↓

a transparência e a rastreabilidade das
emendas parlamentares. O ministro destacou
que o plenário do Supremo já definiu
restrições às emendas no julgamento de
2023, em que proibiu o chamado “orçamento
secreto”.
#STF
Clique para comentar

↑

**EXERCISE DETAILS**. Search the listing for the string "emendas". Copy each line where it is found.

**EXERCISE OUTPUT**.
emendas parlamentares. O ministro destacou
restrições às emendas no julgamento de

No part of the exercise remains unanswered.